▸ **Task**
Images are not wanted; transcribe the rest of the listing exactly.

***** Input material

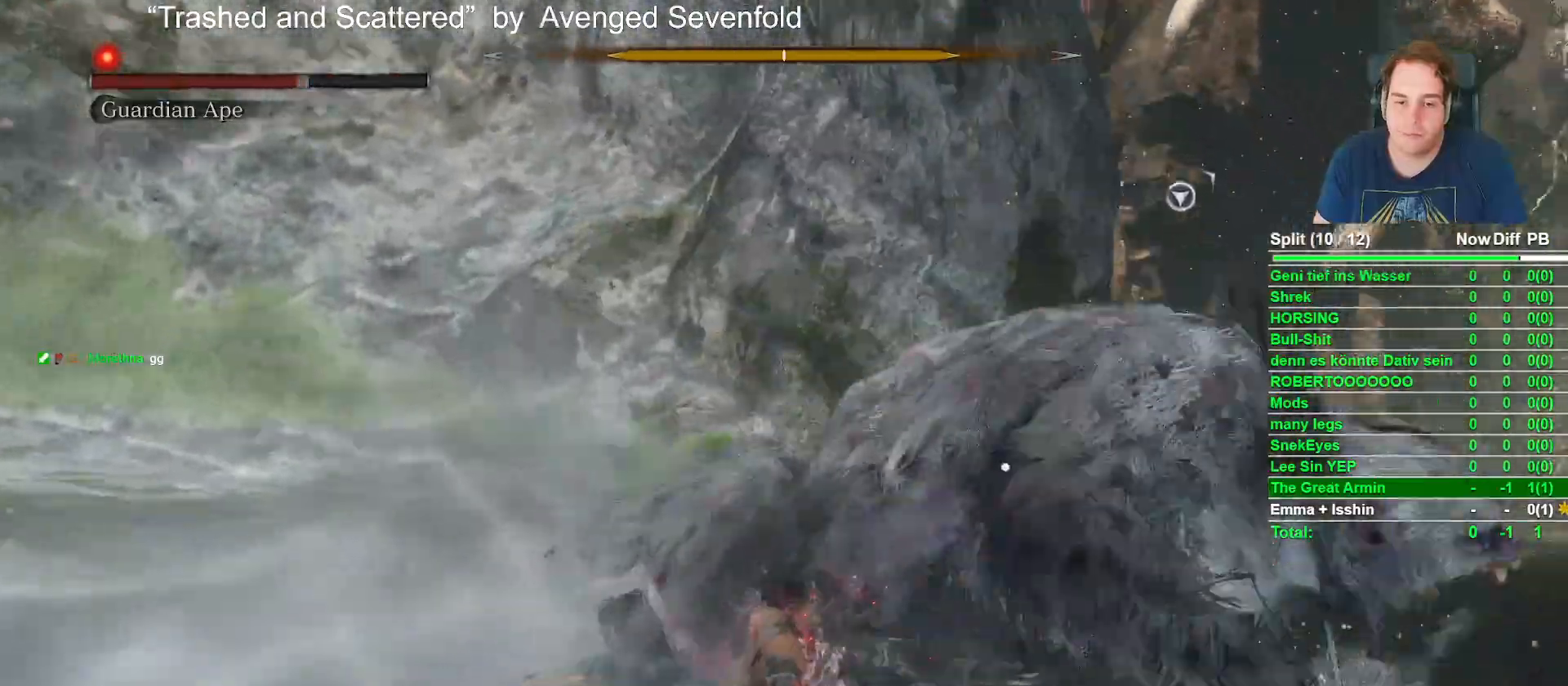
{"buttons": [], "left_stick": "left", "right_stick": "center", "events": [[433, "left_stick", "left"]]}
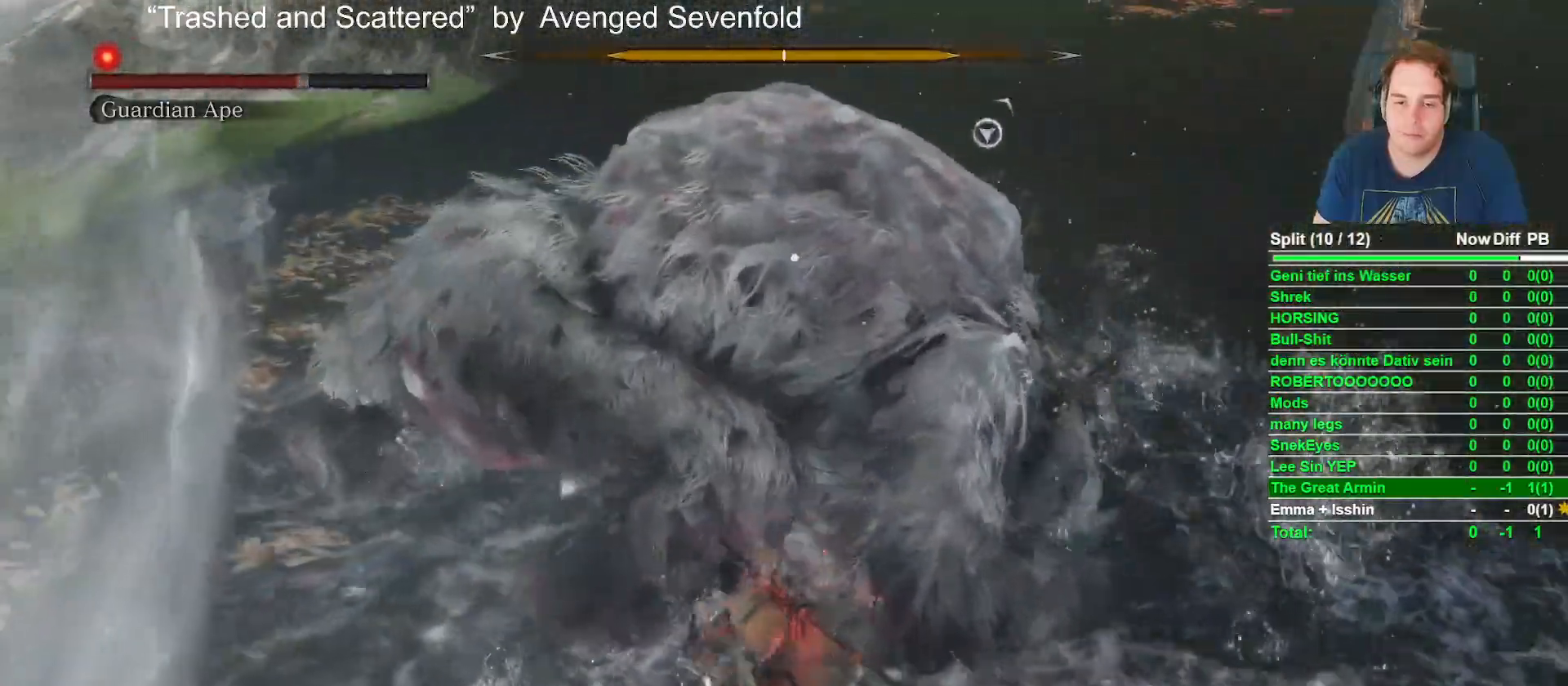
{"buttons": [], "left_stick": "left", "right_stick": "center"}
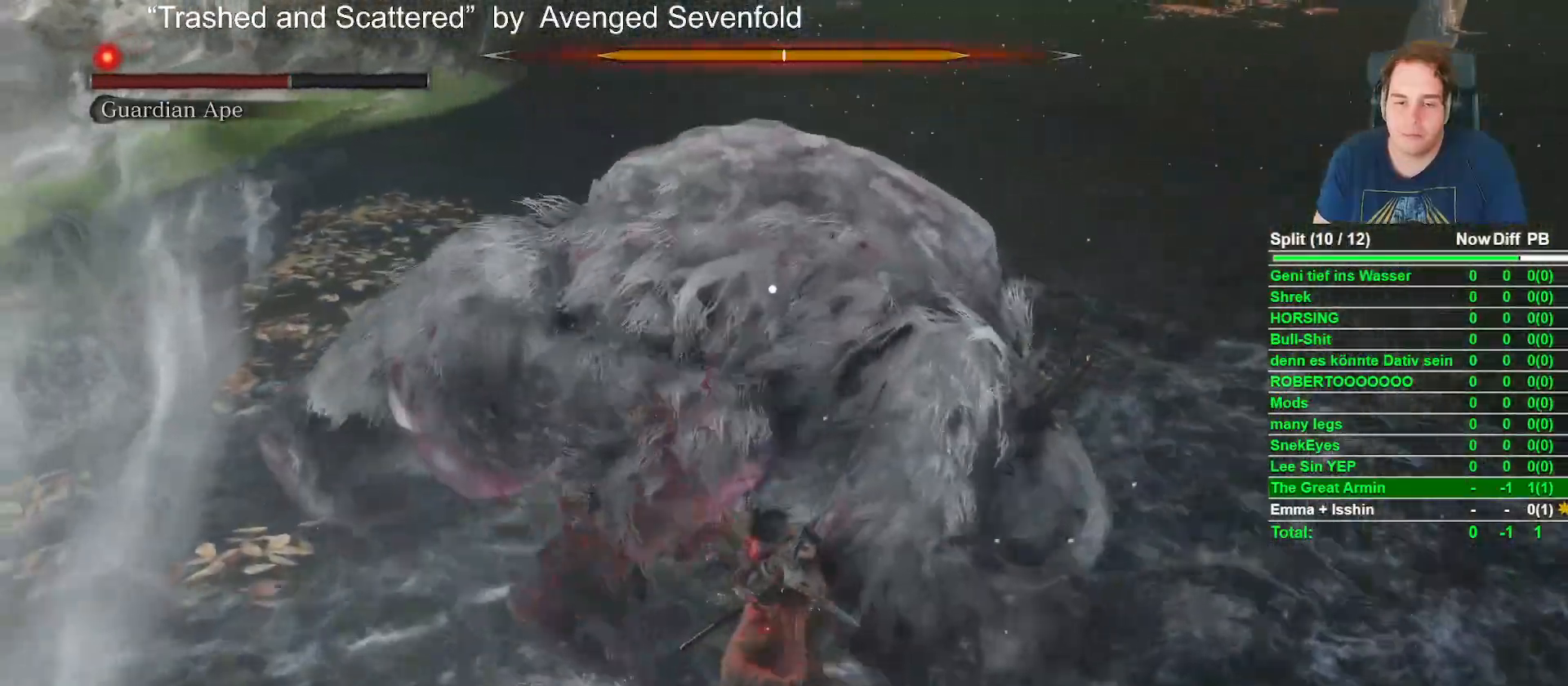
{"buttons": [], "left_stick": "left", "right_stick": "center"}
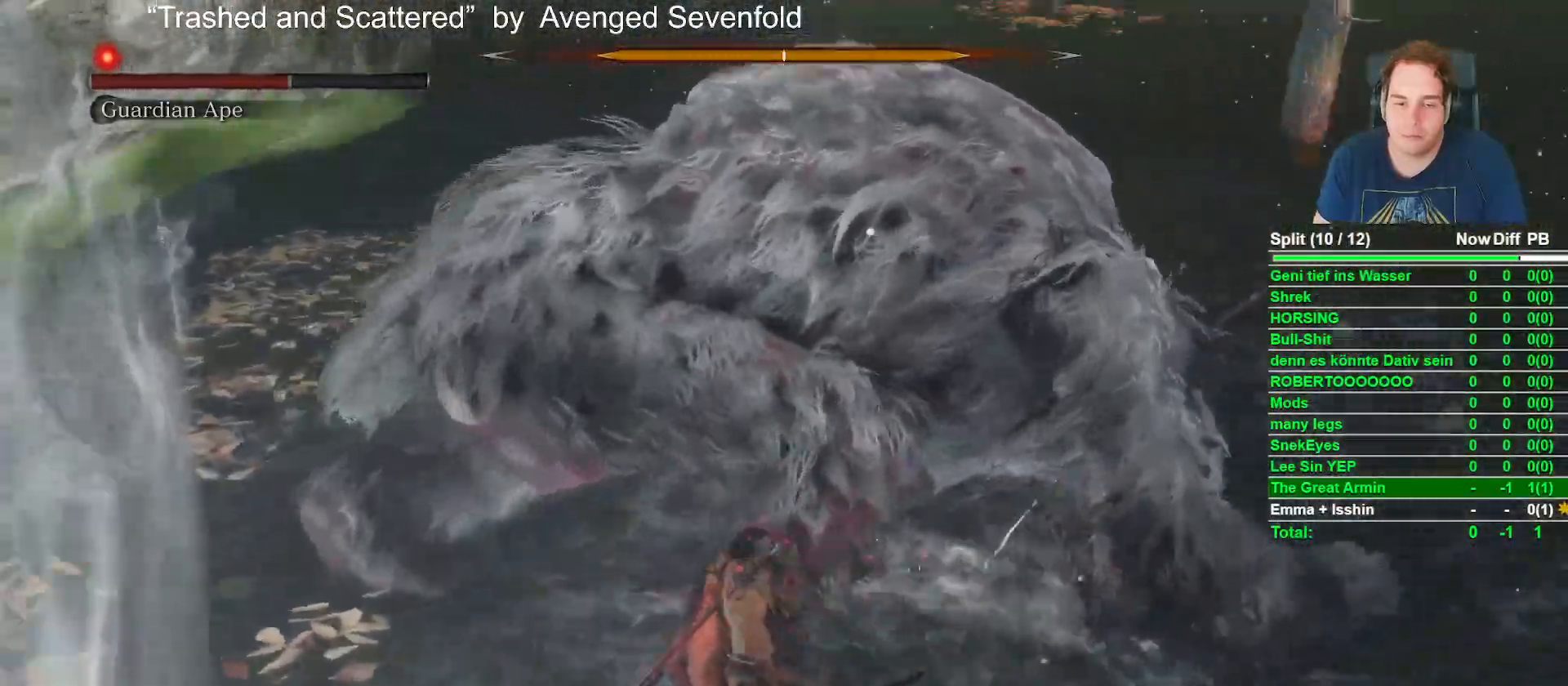
{"buttons": [], "left_stick": "center", "right_stick": "center", "events": [[233, "left_stick", "center"]]}
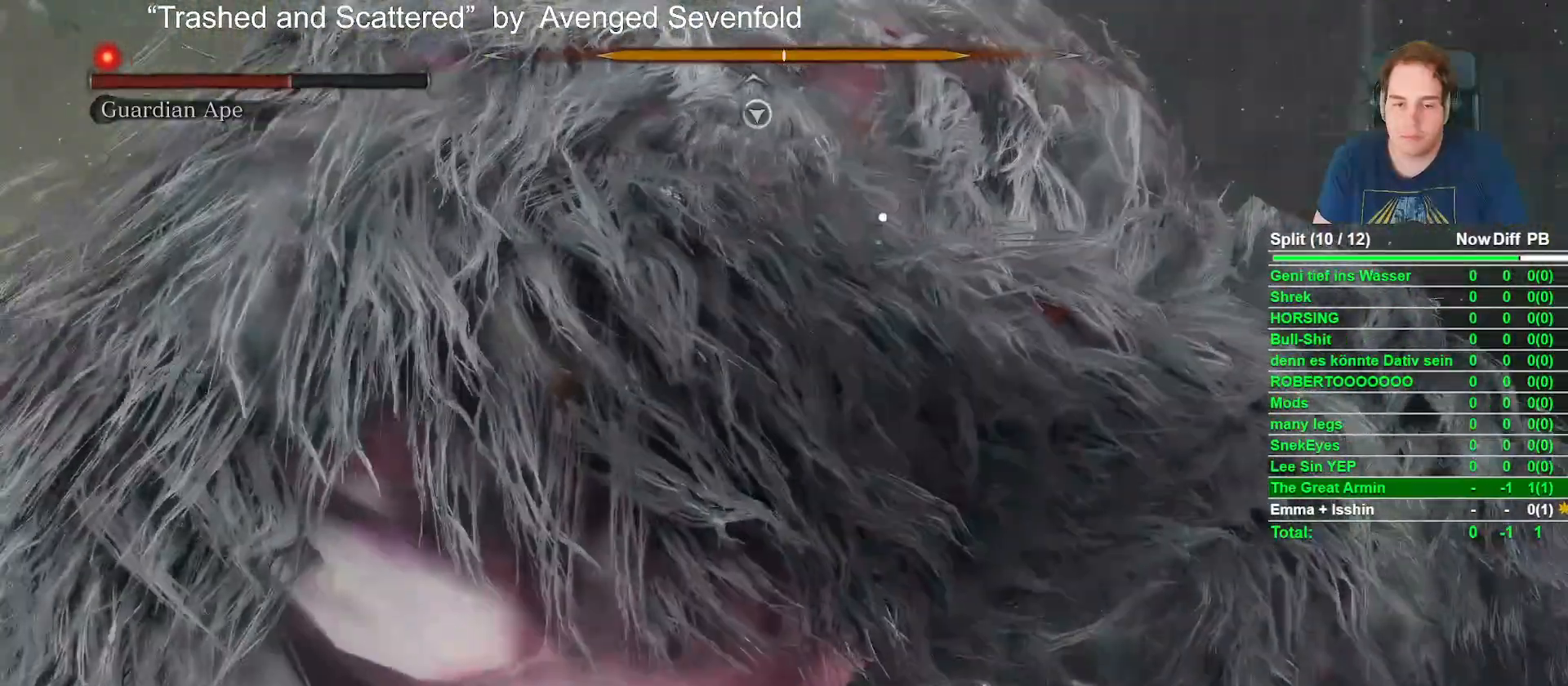
{"buttons": [], "left_stick": "center", "right_stick": "center"}
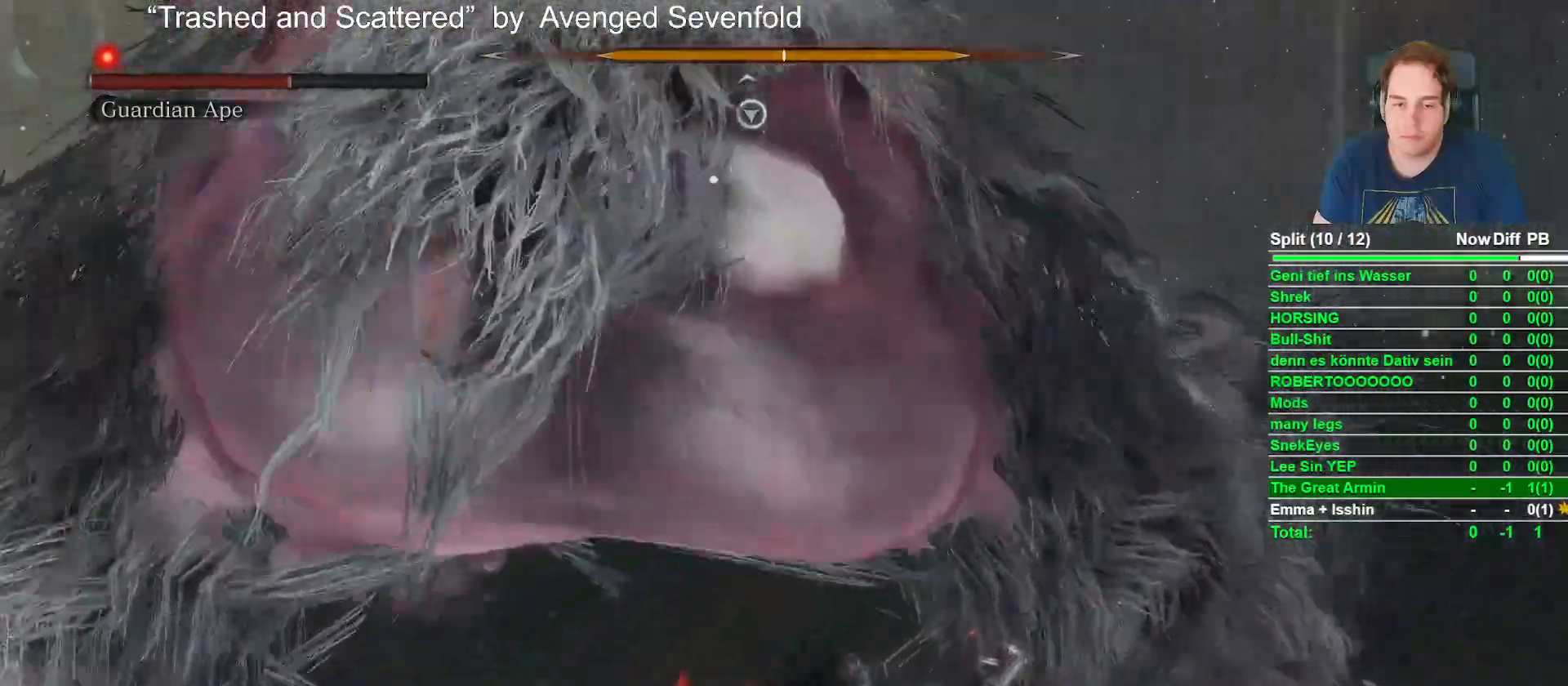
{"buttons": [], "left_stick": "center", "right_stick": "center"}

**********

▸ **Response area**
{"buttons": [], "left_stick": "left", "right_stick": "center", "events": [[433, "left_stick", "left"]]}
{"buttons": [], "left_stick": "left", "right_stick": "center"}
{"buttons": [], "left_stick": "left", "right_stick": "center"}
{"buttons": [], "left_stick": "center", "right_stick": "center", "events": [[233, "left_stick", "center"]]}
{"buttons": [], "left_stick": "center", "right_stick": "center"}
{"buttons": [], "left_stick": "center", "right_stick": "center"}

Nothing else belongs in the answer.